Rishit, a three-month-old infant, was born again when Dr V Mohan Reddy, a pediatric cardiothoracic surgeon, operated on his heart at the Asian Heart Institute, Bandra.
His father, Prem Das (38), an executive in an automobile company in Muscat, and his mother Sarita (33) couldn’t believe their fortune.
Rishit was only one of the 28 cases Dr Reddy took up on his annual trip to the country. Dr Reddy, Chief of Pediatric Cardiothoracic Surgery, Lucile Packard Hospital, Stanford University was in the city along with his team last week to take up complicated open-heart surgeries.
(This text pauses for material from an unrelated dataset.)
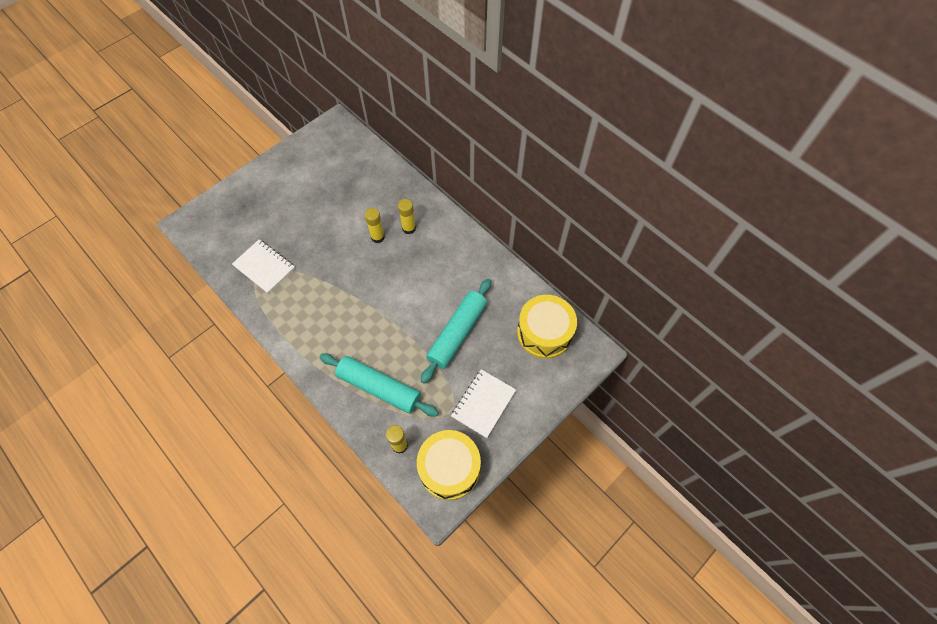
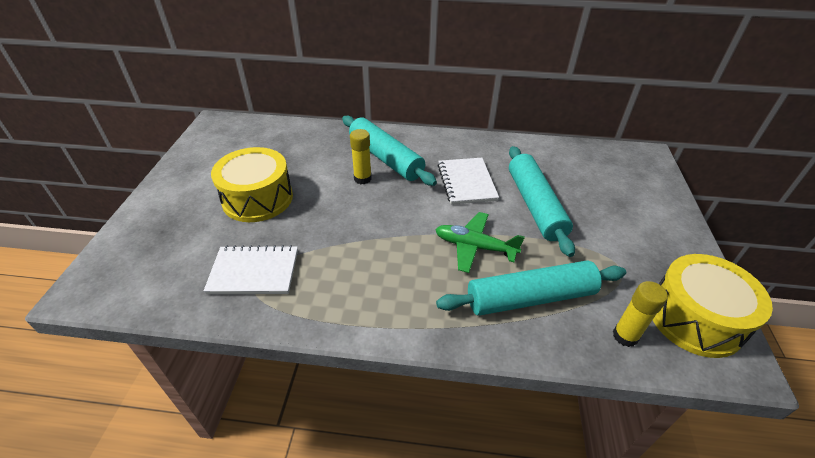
camera: 40 degrees left, 20 degrees down
(387, 335) = (474, 247): none -> green plane
(409, 228) = (386, 158): yellow glue stick -> turquoise rolling pin
(483, 403) = (635, 242): white notebook -> white notebook (466, 182)
(544, 332) = (598, 164): yellow drum -> yellow drum (257, 198)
Rishit was suffering from total anomalous pulmonary venous return (TAPVR), a congenital heart disease.
In simple terms, blood simply circulates to and from the lungs but not to the body. "Therefore, we have connected his veins to his left atrium," said Dr Reddy.
Renowned for taking up rare and challenging open-heart surgeries, Dr Reddy created history in 2005 by conducting an open-heart surgery involving an arterial switch on a three-week-old premature baby weighing 700 gm.
Surgeons called it ‘miraculous’ as the heart was about the ‘size of a grape and the tissues were like pieces of paper’.
The youngest infant he has operated on was two hours old and the smallest, about 640 gm.
Born in Andhra Pradesh, this surgeon believes Indian doctors have the expertise and infrastructure to match developed nations. "I think technology has largely reduced the risk attached to operating infants both in India and abroad. But here, only about 5 to 10 per cent of congenital heart problems among infants are diagnosed," he said.
Every year, Dr Reddy gets together a team of physicians through Stanford's international medical association to perform surgeries in various cities across India.
They also bring along the latest equipment — this year, it was a portable ventilator about the size of a laptop.